Ferrari: archiviato il 2011, si punta a un 2012 brillante

alonso

Quarto e quinto posto: ecco il verdetto di casa Ferrari nel Gran Premio del Brasile di Formula 1, tappa finale della stagione agonistica 2011. Fernando Alonso ha lottato fino all'ultimo, ma non è riuscito a resistere al ritorno della McLaren di Jenson Button, velocissima con le "medium". Con il risultato di ieri lo spagnolo scivola fuori dal podio mondiale, scavalcato di un punto da Mark Webber, vincitore della sfida di Interlagos.

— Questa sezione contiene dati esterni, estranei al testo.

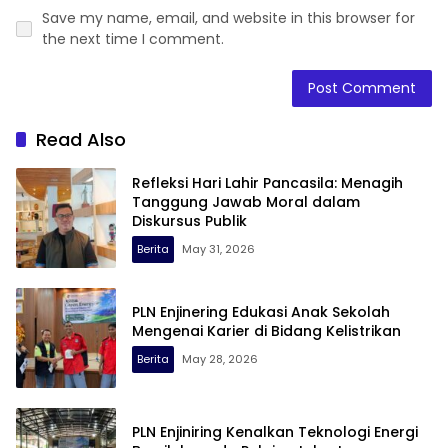
Save my name, email, and website in this browser for
the next time I comment.
Read Also
Refleksi Hari Lahir Pancasila: Menagih
Tanggung Jawab Moral dalam
Diskursus Publik
Berita
May 31, 2026
PLN Enjinering Edukasi Anak Sekolah
Mengenai Karier di Bidang Kelistrikan
Berita
May 28, 2026
PLN Enjiniring Kenalkan Teknologi Energi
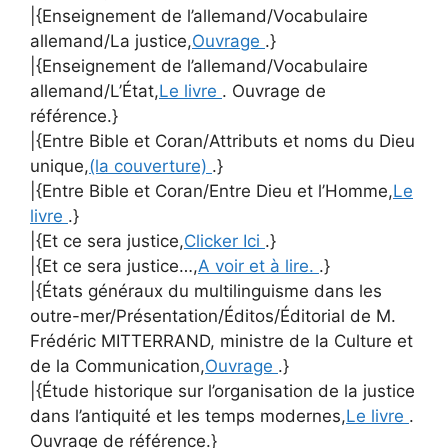
|{Enseignement de l’allemand/Vocabulaire
allemand/La justice,
Ouvrage
.}
|{Enseignement de l’allemand/Vocabulaire
allemand/L’État,
Le livre
. Ouvrage de
référence.}
|{Entre Bible et Coran/Attributs et noms du Dieu
unique,
(la couverture)
.}
|{Entre Bible et Coran/Entre Dieu et l’Homme,
Le
livre
.}
|{Et ce sera justice,
Clicker Ici
.}
|{Et ce sera justice…,
A voir et à lire.
.}
|{États généraux du multilinguisme dans les
outre-mer/Présentation/Éditos/Éditorial de M.
Frédéric MITTERRAND, ministre de la Culture et
de la Communication,
Ouvrage
.}
|{Étude historique sur l’organisation de la justice
dans l’antiquité et les temps modernes,
Le livre
.
Ouvrage de référence.}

Inutile nascondersi dietro un dito: il team di Maranello, anche contro la razionalità, puntava a cogliere un risultato migliore. La storia, però, è andata in modo diverso, confermando che Red Bull e McLaren hanno svolto un lavoro migliore nel corso dell'anno. Il "cavallino rampante" ha mancato gli obiettivi di inizio stagione, deludendo le aspettative.

Essere la terza forza in campo non è una consolazione per la squadra italiana, la cui storia pretende di più. In Emilia Romagna promettono un duro lavoro nei prossimi mesi per cambiare questa situazione. L'obiettivo è chiaro: avere una monoposto competitiva dall'inizio alla fine del 2012. Alle parole, però, dovranno seguire i fatti. I tifosi attendono con impazienza.

Stefano Domenicali allarga le braccia: "Volevamo chiudere con almeno un altro piazzamento sul podio, ma sapevamo che sarebbe stato difficile. Fernando ha sfiorato il risultato, lottando fino all'ultimo, senza riuscire nell'impresa. Peccato, perché per quello che ha fatto quest'anno meritava un piazzamento migliore. Ora possiamo archiviare definitivamente un 2011 insufficiente per noi e pensare totalmente alla prossima stagione. Nel 2012 cercheremo di essere i migliori. Questo è il nostro obiettivo".

Alonso ha poco da rimproverarsi, avendo dato il meglio delle sue forze: "In Brasile abbiamo fatto tutto alla perfezione, dalla partenza alla strategia e al lavoro della squadra. Il risultato finale è dipeso più dal rendimento degli altri che dal nostro, perché non potevamo fare di più. Anche oggi (ieri, ndr.) sono partito bene, ho fatto un bel sorpasso su Button ma poi, con le Medium, non avevo più la velocità per resistere alla sua rimonta. Ho avuto anche un problema con il DRS che non veniva abilitato: non ero in lotta diretta con altri piloti, ma mi avrebbe sicuramente fatto guadagnare qualche decimo durante i doppiaggi".

"Questo Gran Premio -aggiunge l'asturiano- è lo specchio della stagione: abbiamo fatto quasi sempre il massimo, lottando per il podio con una macchina inferiore alle prime due. Come lavoro di team siamo cresciuti molto, ma dobbiamo cercare un 2012 ben diverso. Il voto che meritiamo nel 2011 è fra il cinque e il sei. Sono comunque orgoglioso di quello che ha saputo fare la squadra. Ci manca una macchina più veloce di cinque o sei decimi: recuperarli non è una passeggiata, ma ho grande fiducia nei nostri tecnici".

Ecco il resoconto di Felipe Massa: "Quella di Interlagos è stata una gara difficile, a conclusione di un weekend non certo positivo dal punto di vista tecnico. Non siamo mai riusciti a trovare il bilanciamento giusto. Mi sarebbe piaciuto celebrare il centesimo Gran Premio con la Ferrari in altro modo, ma devo accettare le cose per come sono andate. Del resto è stata una gara che ha ricalcato l'andamento della stagione. Ora possiamo voltare pagina. Dobbiamo lavorare per migliorare la vettura. Io farò di tutto per non ripetere i risultati deludenti del 2011".